8/10
Cold, like a turkey
8 July 2014
After the cancellation of Twin Peaks, there were a lot of questions left unresolved and the series's general meaning was unclear. The fans that had remained through the show's second-season decline doubtlessly wanted a conclusion to the show's many narrative strands. A feature film could have provided a sense of closure, as with future cult TV shows Firefly and Veronica Mars. But of course, David Lynch has never been one to give people what they want.

Fire Walk with Me is a prequel, and one that doesn't really provide any information about Laura Palmer's death that isn't revealed in the first half of the TV series. As such, it's inessential even for fans of the show, and at times can feel like a rehash of old material (especially in the first half hour, another quirky detective investigating another murdered young girl).

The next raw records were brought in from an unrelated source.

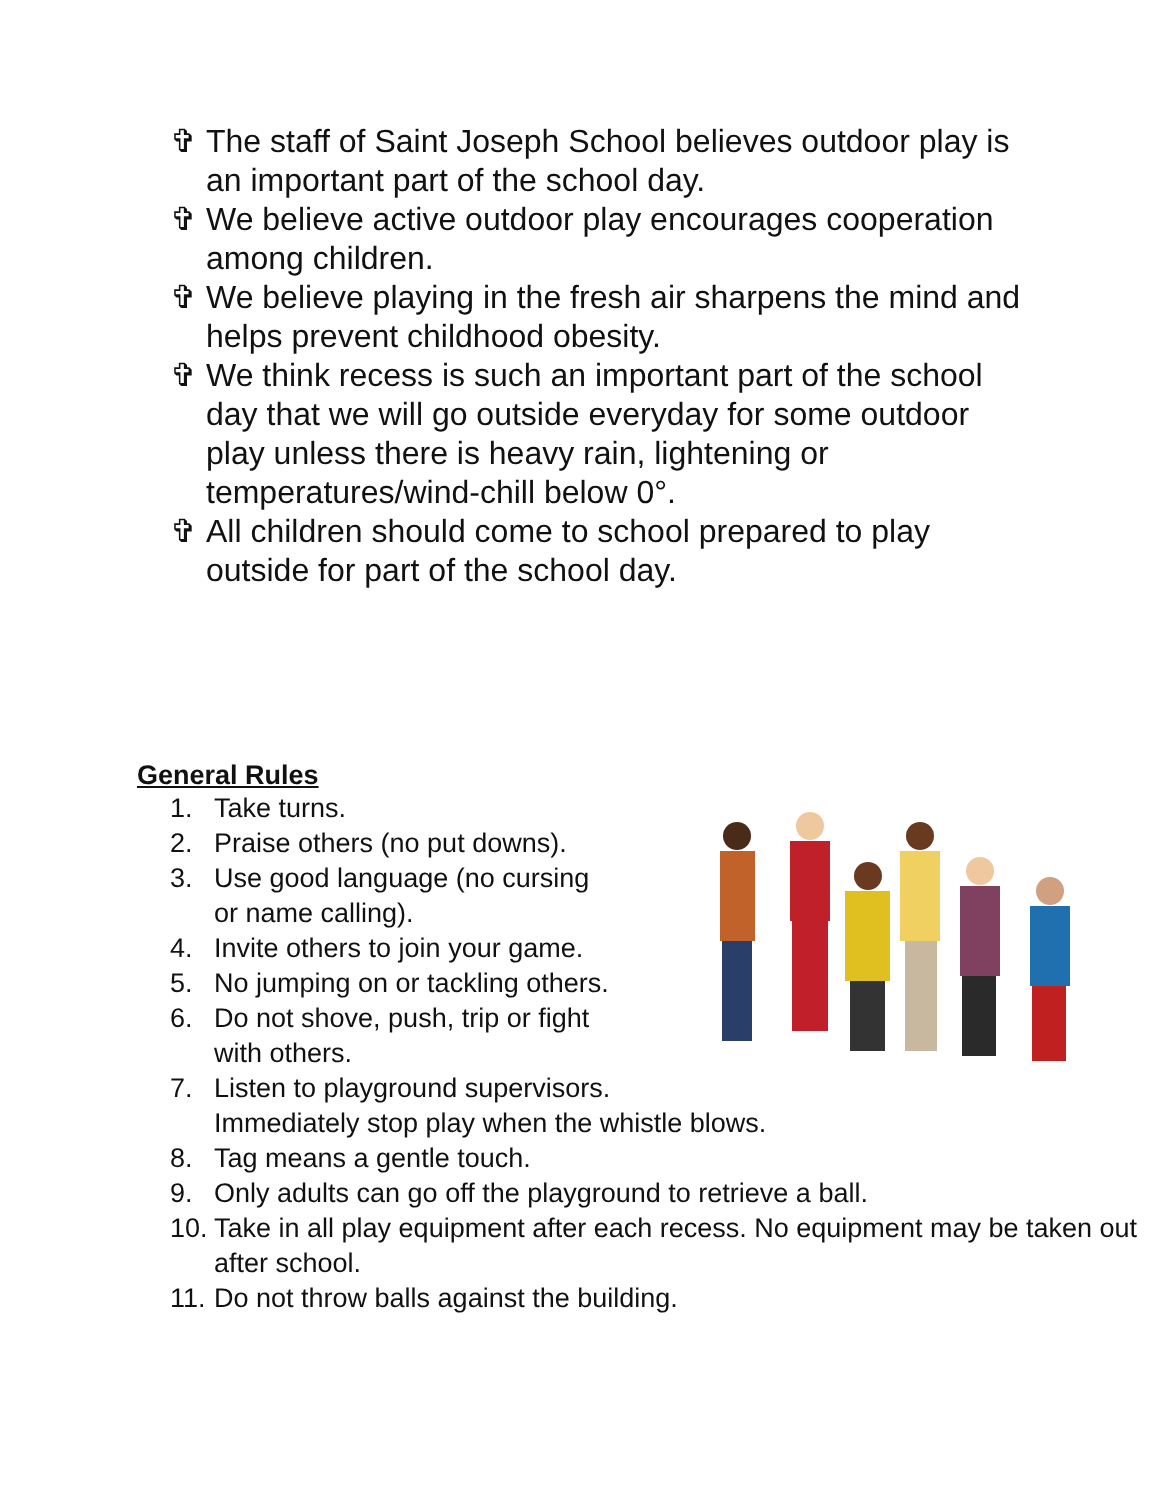✞ The staff of Saint Joseph School believes outdoor play is an important part of the school day.
✞ We believe active outdoor play encourages cooperation among children.
✞ We believe playing in the fresh air sharpens the mind and helps prevent childhood obesity.
✞ We think recess is such an important part of the school day that we will go outside everyday for some outdoor play unless there is heavy rain, lightening or temperatures/wind-chill below 0°.
✞ All children should come to school prepared to play outside for part of the school day.
General Rules
1. Take turns.
2. Praise others (no put downs).
3. Use good language (no cursing
or name calling).
4. Invite others to join your game.
5. No jumping on or tackling others.
6. Do not shove, push, trip or fight
with others.
7. Listen to playground supervisors.
Immediately stop play when the whistle blows.
8. Tag means a gentle touch.
9. Only adults can go off the playground to retrieve a ball.
10. Take in all play equipment after each recess. No equipment may be taken out after school.
11. Do not throw balls against the building.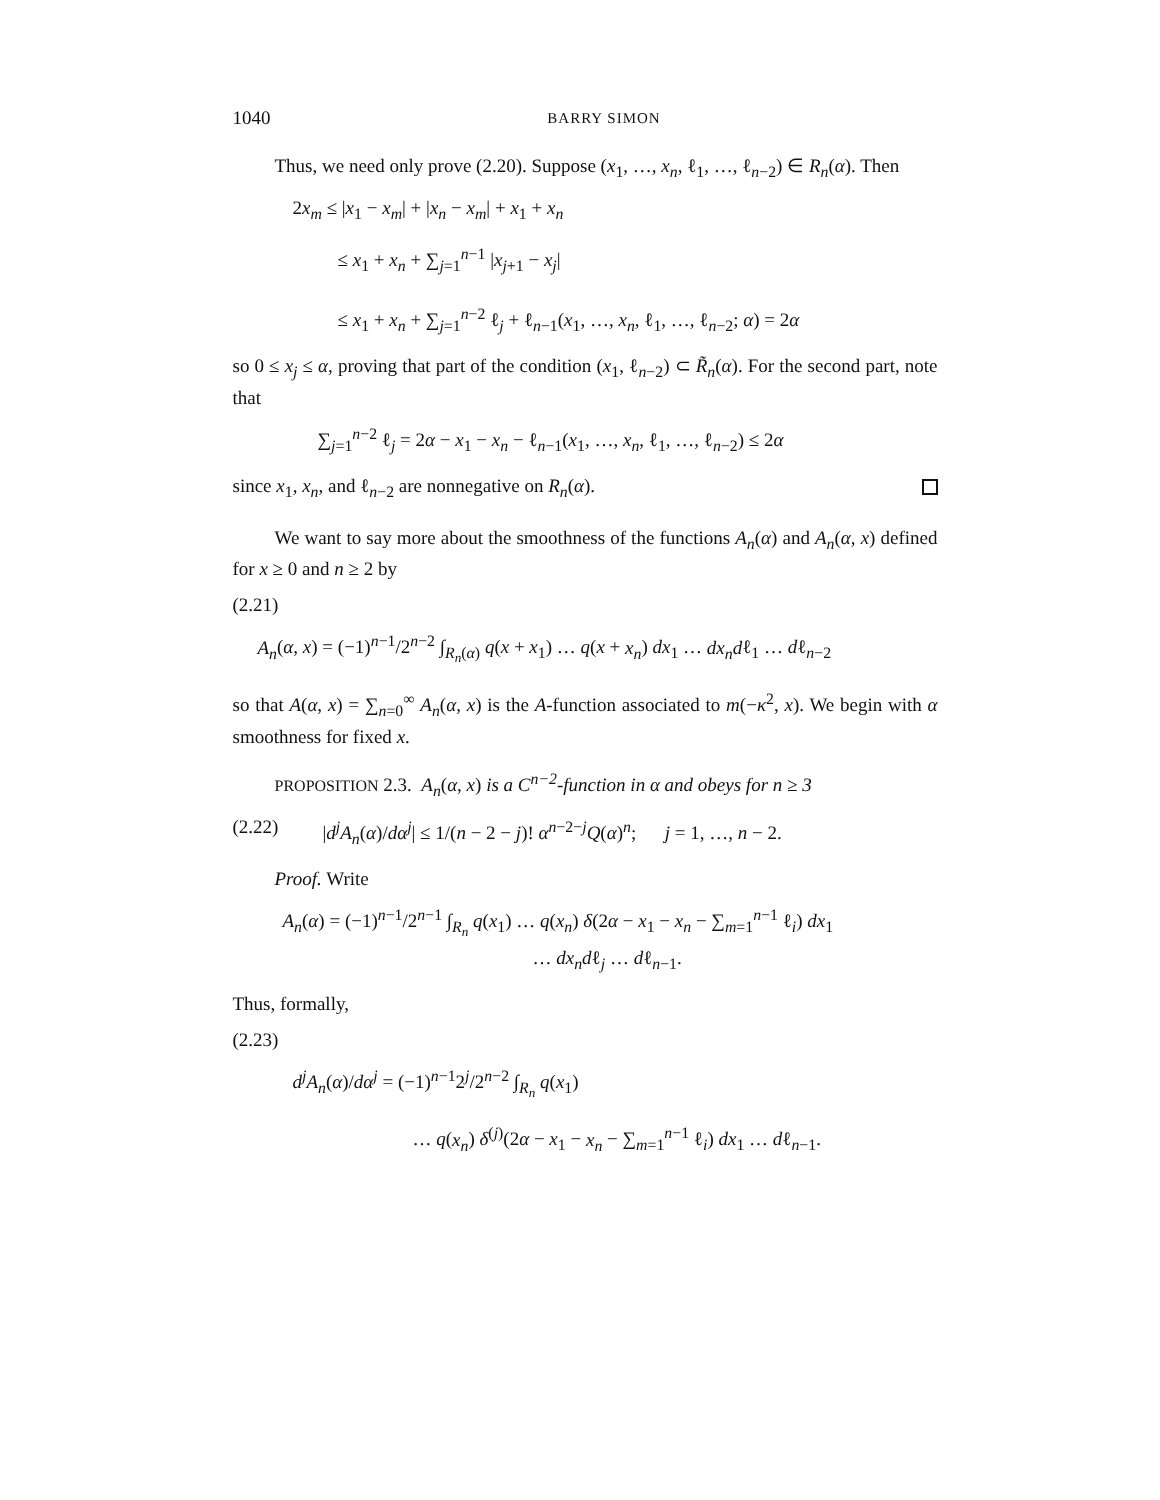1040 BARRY SIMON
Thus, we need only prove (2.20). Suppose (x<sub>1</sub>, …, x<sub>n</sub>, ℓ<sub>1</sub>, …, ℓ<sub>n−2</sub>) ∈ R<sub>n</sub>(α). Then
2x<sub>m</sub> ≤ |x<sub>1</sub> − x<sub>m</sub>| + |x<sub>n</sub> − x<sub>m</sub>| + x<sub>1</sub> + x<sub>n</sub>
≤ x<sub>1</sub> + x<sub>n</sub> + ∑<sub>j=1</sub><sup>n−1</sup> |x<sub>j+1</sub> − x<sub>j</sub>|
≤ x<sub>1</sub> + x<sub>n</sub> + ∑<sub>j=1</sub><sup>n−2</sup> ℓ<sub>j</sub> + ℓ<sub>n−1</sub>(x<sub>1</sub>, …, x<sub>n</sub>, ℓ<sub>1</sub>, …, ℓ<sub>n−2</sub>; α) = 2α
so 0 ≤ x<sub>j</sub> ≤ α, proving that part of the condition (x<sub>1</sub>, ℓ<sub>n−2</sub>) ⊂ R̃<sub>n</sub>(α). For the second part, note that
∑<sub>j=1</sub><sup>n−2</sup> ℓ<sub>j</sub> = 2α − x<sub>1</sub> − x<sub>n</sub> − ℓ<sub>n−1</sub>(x<sub>1</sub>, …, x<sub>n</sub>, ℓ<sub>1</sub>, …, ℓ<sub>n−2</sub>) ≤ 2α
since x<sub>1</sub>, x<sub>n</sub>, and ℓ<sub>n−2</sub> are nonnegative on R<sub>n</sub>(α).
We want to say more about the smoothness of the functions A<sub>n</sub>(α) and A<sub>n</sub>(α, x) defined for x ≥ 0 and n ≥ 2 by
(2.21)
A<sub>n</sub>(α, x) = (−1)<sup>n−1</sup>/2<sup>n−2</sup> ∫<sub>R<sub>n</sub>(α)</sub> q(x + x<sub>1</sub>) … q(x + x<sub>n</sub>) dx<sub>1</sub> … dx<sub>n</sub>dℓ<sub>1</sub> … dℓ<sub>n−2</sub>
so that A(α, x) = ∑<sub>n=0</sub><sup>∞</sup> A<sub>n</sub>(α, x) is the A-function associated to m(−κ<sup>2</sup>, x). We begin with α smoothness for fixed x.
PROPOSITION 2.3. A<sub>n</sub>(α, x) is a C<sup>n−2</sup>-function in α and obeys for n ≥ 3
(2.22) |d<sup>j</sup>A<sub>n</sub>(α)/dα<sup>j</sup>| ≤ 1/(n − 2 − j)! α<sup>n−2−j</sup>Q(α)<sup>n</sup>; j = 1, …, n − 2.
Proof. Write
A<sub>n</sub>(α) = (−1)<sup>n−1</sup>/2<sup>n−1</sup> ∫<sub>R<sub>n</sub></sub> q(x<sub>1</sub>) … q(x<sub>n</sub>) δ(2α − x<sub>1</sub> − x<sub>n</sub> − ∑<sub>m=1</sub><sup>n−1</sup> ℓ<sub>i</sub>) dx<sub>1</sub>
… dx<sub>n</sub>dℓ<sub>j</sub> … dℓ<sub>n−1</sub>.
Thus, formally,
(2.23)
d<sup>j</sup>A<sub>n</sub>(α)/dα<sup>j</sup> = (−1)<sup>n−1</sup>2<sup>j</sup>/2<sup>n−2</sup> ∫<sub>R<sub>n</sub></sub> q(x<sub>1</sub>)
… q(x<sub>n</sub>) δ<sup>(j)</sup>(2α − x<sub>1</sub> − x<sub>n</sub> − ∑<sub>m=1</sub><sup>n−1</sup> ℓ<sub>i</sub>) dx<sub>1</sub> … dℓ<sub>n−1</sub>.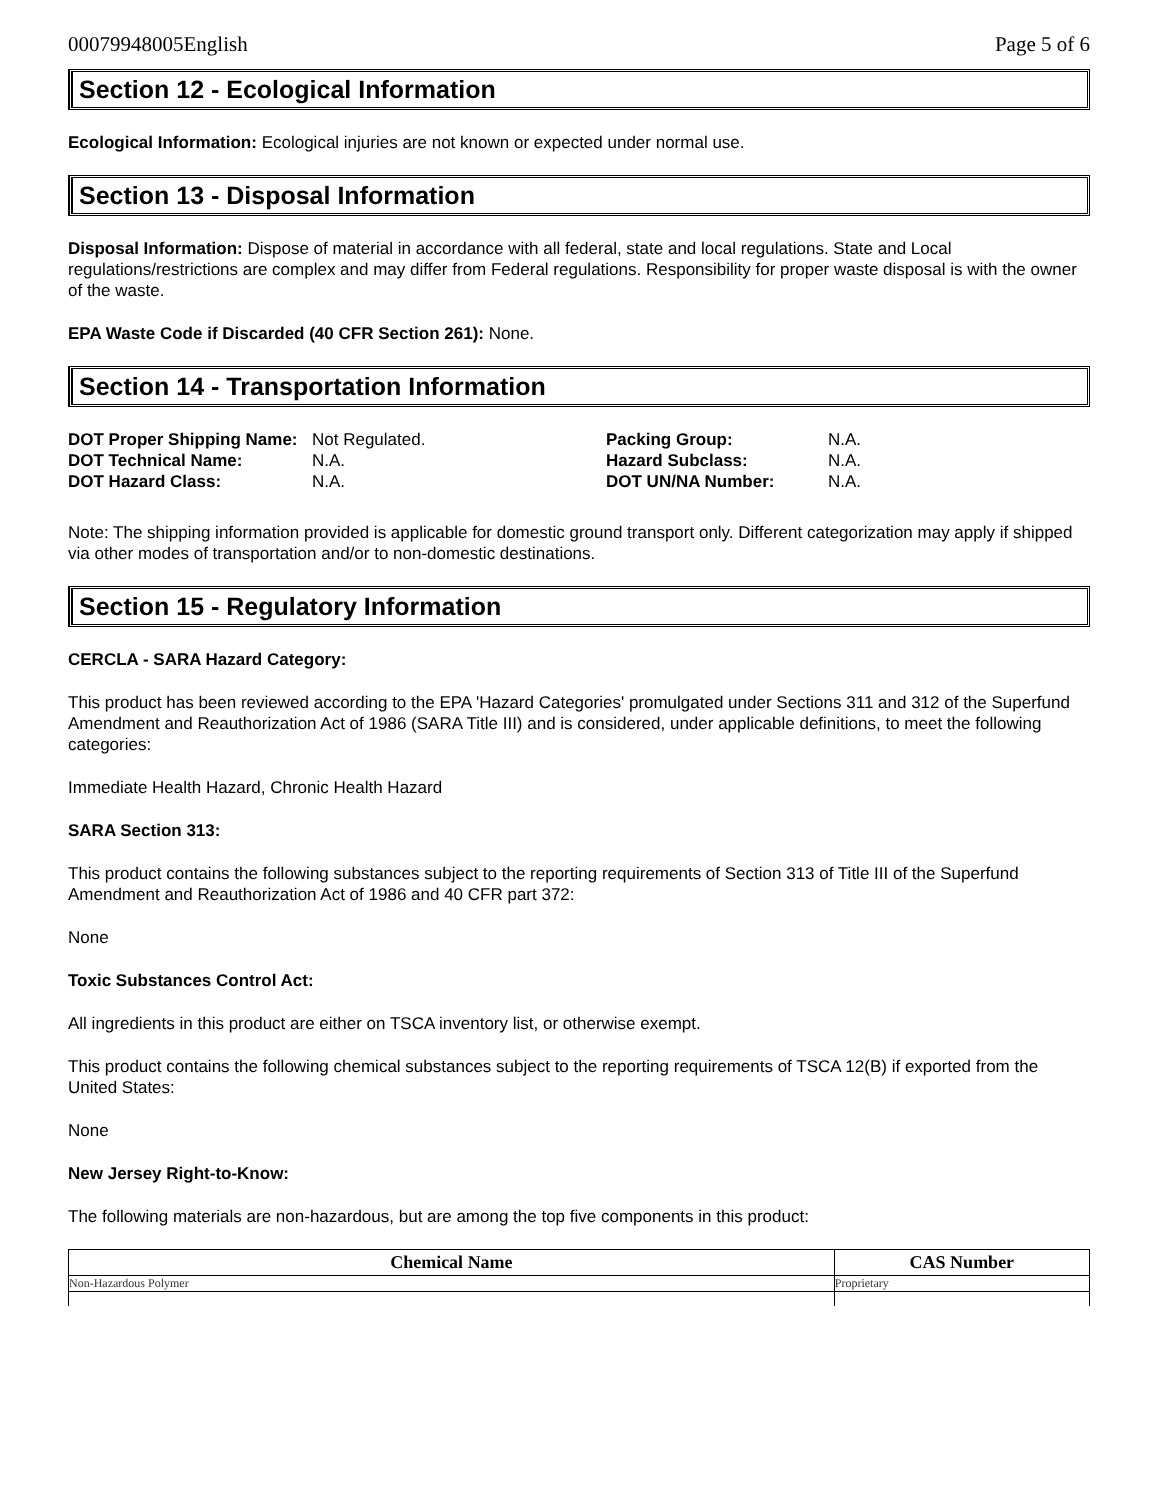00079948005English Page 5 of 6
Section 12 - Ecological Information
Ecological Information: Ecological injuries are not known or expected under normal use.
Section 13 - Disposal Information
Disposal Information: Dispose of material in accordance with all federal, state and local regulations. State and Local regulations/restrictions are complex and may differ from Federal regulations. Responsibility for proper waste disposal is with the owner of the waste.
EPA Waste Code if Discarded (40 CFR Section 261): None.
Section 14 - Transportation Information
| DOT Proper Shipping Name: | Not Regulated. | Packing Group: | N.A. |
| DOT Technical Name: | N.A. | Hazard Subclass: | N.A. |
| DOT Hazard Class: | N.A. | DOT UN/NA Number: | N.A. |
Note: The shipping information provided is applicable for domestic ground transport only. Different categorization may apply if shipped via other modes of transportation and/or to non-domestic destinations.
Section 15 - Regulatory Information
CERCLA - SARA Hazard Category:
This product has been reviewed according to the EPA 'Hazard Categories' promulgated under Sections 311 and 312 of the Superfund Amendment and Reauthorization Act of 1986 (SARA Title III) and is considered, under applicable definitions, to meet the following categories:
Immediate Health Hazard, Chronic Health Hazard
SARA Section 313:
This product contains the following substances subject to the reporting requirements of Section 313 of Title III of the Superfund Amendment and Reauthorization Act of 1986 and 40 CFR part 372:
None
Toxic Substances Control Act:
All ingredients in this product are either on TSCA inventory list, or otherwise exempt.
This product contains the following chemical substances subject to the reporting requirements of TSCA 12(B) if exported from the United States:
None
New Jersey Right-to-Know:
The following materials are non-hazardous, but are among the top five components in this product:
| Chemical Name | CAS Number |
| --- | --- |
| Non-Hazardous Polymer | Proprietary |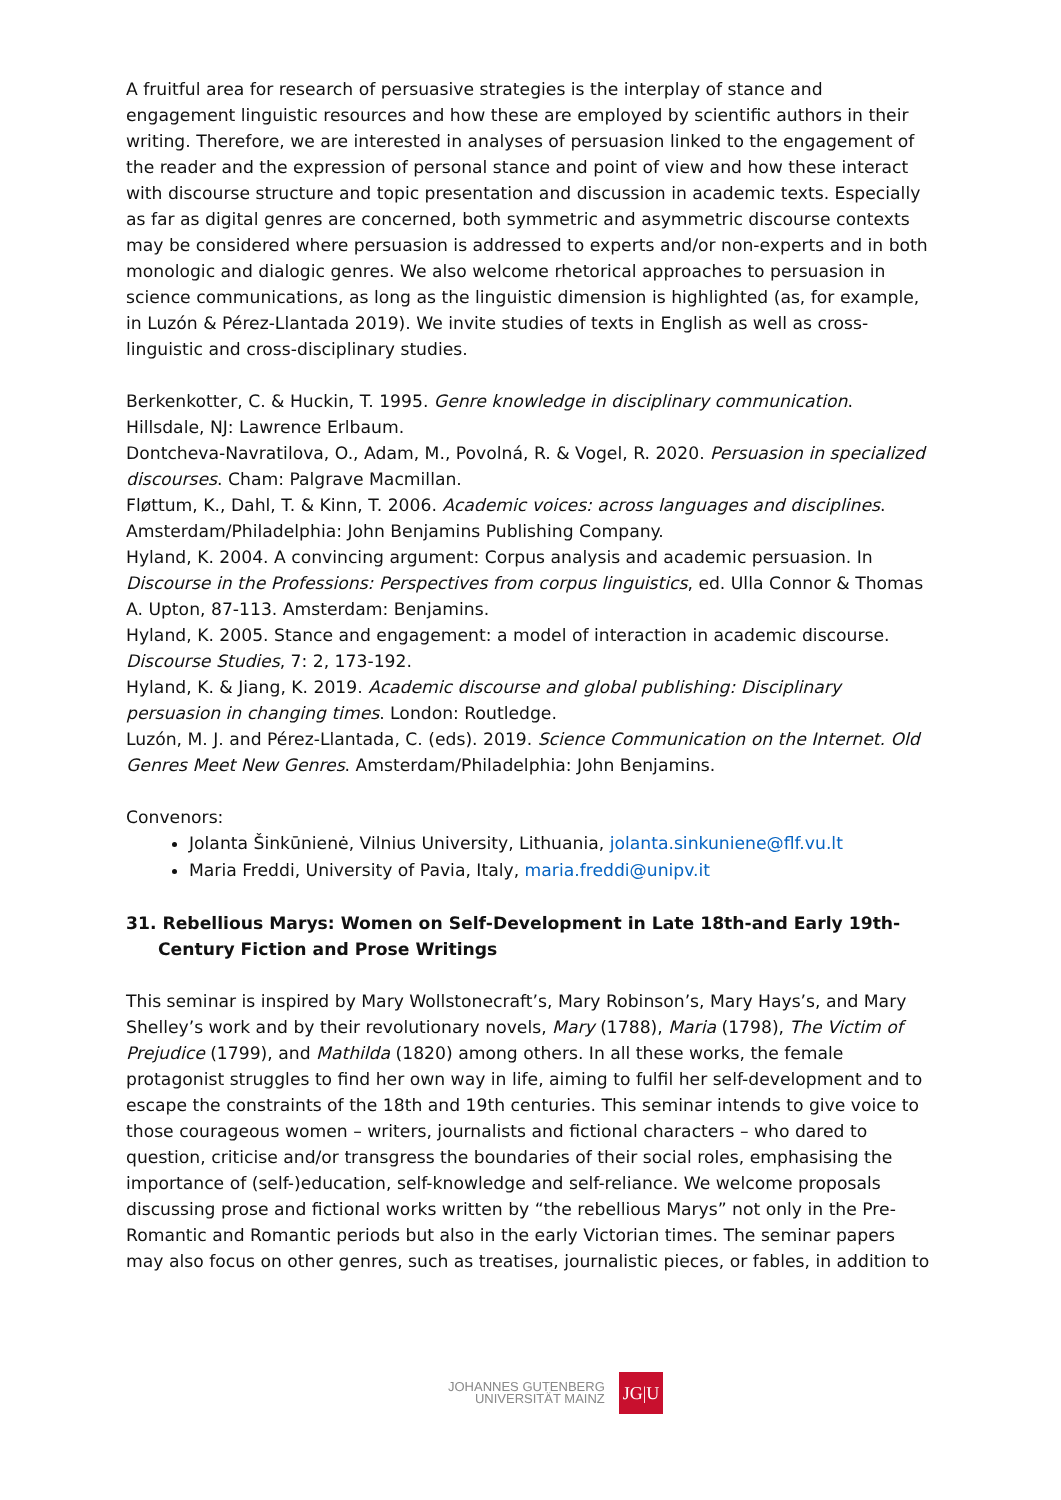A fruitful area for research of persuasive strategies is the interplay of stance and engagement linguistic resources and how these are employed by scientific authors in their writing. Therefore, we are interested in analyses of persuasion linked to the engagement of the reader and the expression of personal stance and point of view and how these interact with discourse structure and topic presentation and discussion in academic texts. Especially as far as digital genres are concerned, both symmetric and asymmetric discourse contexts may be considered where persuasion is addressed to experts and/or non-experts and in both monologic and dialogic genres. We also welcome rhetorical approaches to persuasion in science communications, as long as the linguistic dimension is highlighted (as, for example, in Luzón & Pérez-Llantada 2019). We invite studies of texts in English as well as cross-linguistic and cross-disciplinary studies.
Berkenkotter, C. & Huckin, T. 1995. Genre knowledge in disciplinary communication. Hillsdale, NJ: Lawrence Erlbaum.
Dontcheva-Navratilova, O., Adam, M., Povolná, R. & Vogel, R. 2020. Persuasion in specialized discourses. Cham: Palgrave Macmillan.
Fløttum, K., Dahl, T. & Kinn, T. 2006. Academic voices: across languages and disciplines. Amsterdam/Philadelphia: John Benjamins Publishing Company.
Hyland, K. 2004. A convincing argument: Corpus analysis and academic persuasion. In Discourse in the Professions: Perspectives from corpus linguistics, ed. Ulla Connor & Thomas A. Upton, 87-113. Amsterdam: Benjamins.
Hyland, K. 2005. Stance and engagement: a model of interaction in academic discourse. Discourse Studies, 7: 2, 173-192.
Hyland, K. & Jiang, K. 2019. Academic discourse and global publishing: Disciplinary persuasion in changing times. London: Routledge.
Luzón, M. J. and Pérez-Llantada, C. (eds). 2019. Science Communication on the Internet. Old Genres Meet New Genres. Amsterdam/Philadelphia: John Benjamins.
Convenors:
Jolanta Šinkūnienė, Vilnius University, Lithuania, jolanta.sinkuniene@flf.vu.lt
Maria Freddi, University of Pavia, Italy, maria.freddi@unipv.it
31. Rebellious Marys: Women on Self-Development in Late 18th-and Early 19th-Century Fiction and Prose Writings
This seminar is inspired by Mary Wollstonecraft’s, Mary Robinson’s, Mary Hays’s, and Mary Shelley’s work and by their revolutionary novels, Mary (1788), Maria (1798), The Victim of Prejudice (1799), and Mathilda (1820) among others. In all these works, the female protagonist struggles to find her own way in life, aiming to fulfil her self-development and to escape the constraints of the 18th and 19th centuries. This seminar intends to give voice to those courageous women – writers, journalists and fictional characters – who dared to question, criticise and/or transgress the boundaries of their social roles, emphasising the importance of (self-)education, self-knowledge and self-reliance. We welcome proposals discussing prose and fictional works written by “the rebellious Marys” not only in the Pre-Romantic and Romantic periods but also in the early Victorian times. The seminar papers may also focus on other genres, such as treatises, journalistic pieces, or fables, in addition to
JOHANNES GUTENBERG
UNIVERSITÄT MAINZ
JG|U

So why watch Fire Walk With Me? Well, there are some fun appearances by the likes of David Bowie, Kiefer Sutherland and Harry Dean Stanton. But more importantly, the film pares down the supernatural tangents and weird townspeople that littered the TV series. Those things had their value, but they eventually made the murder of Laura Palmer a half- forgotten conceit. As in so many murder mysteries, the actual murder victim becomes inessential. In Fire Walk With Me, that violence takes centre stage. We see Laura Palmer's world, a world of constant sexual violence and her futile attempts to cope by owning the depravity. It's Lynch at his bleakest, and it's genuinely unsettling in the way that, say, the Log Lady is not. Rather than being the story of a strange small town, Fire Walk With Me tells the story of Twin Peaks as a story about a girl who is repeatedly raped and eventually murdered, and there's absolutely nothing charming about that.

It might just be because I was less focused on deciphering the plot, but Lynch's style seems heightened in comparison with the TV series and even some of the other movies he made around this time. The story unfolds in a kind of jazz-like alternation between absurdity, kitsch and horror. There isn't really a plot, but nevertheless I couldn't turn my eyes away. The return to horror makes Fire Walk With Me a worthy companion to the original series, and much more worthy of a revisit than some of those season 2 episodes.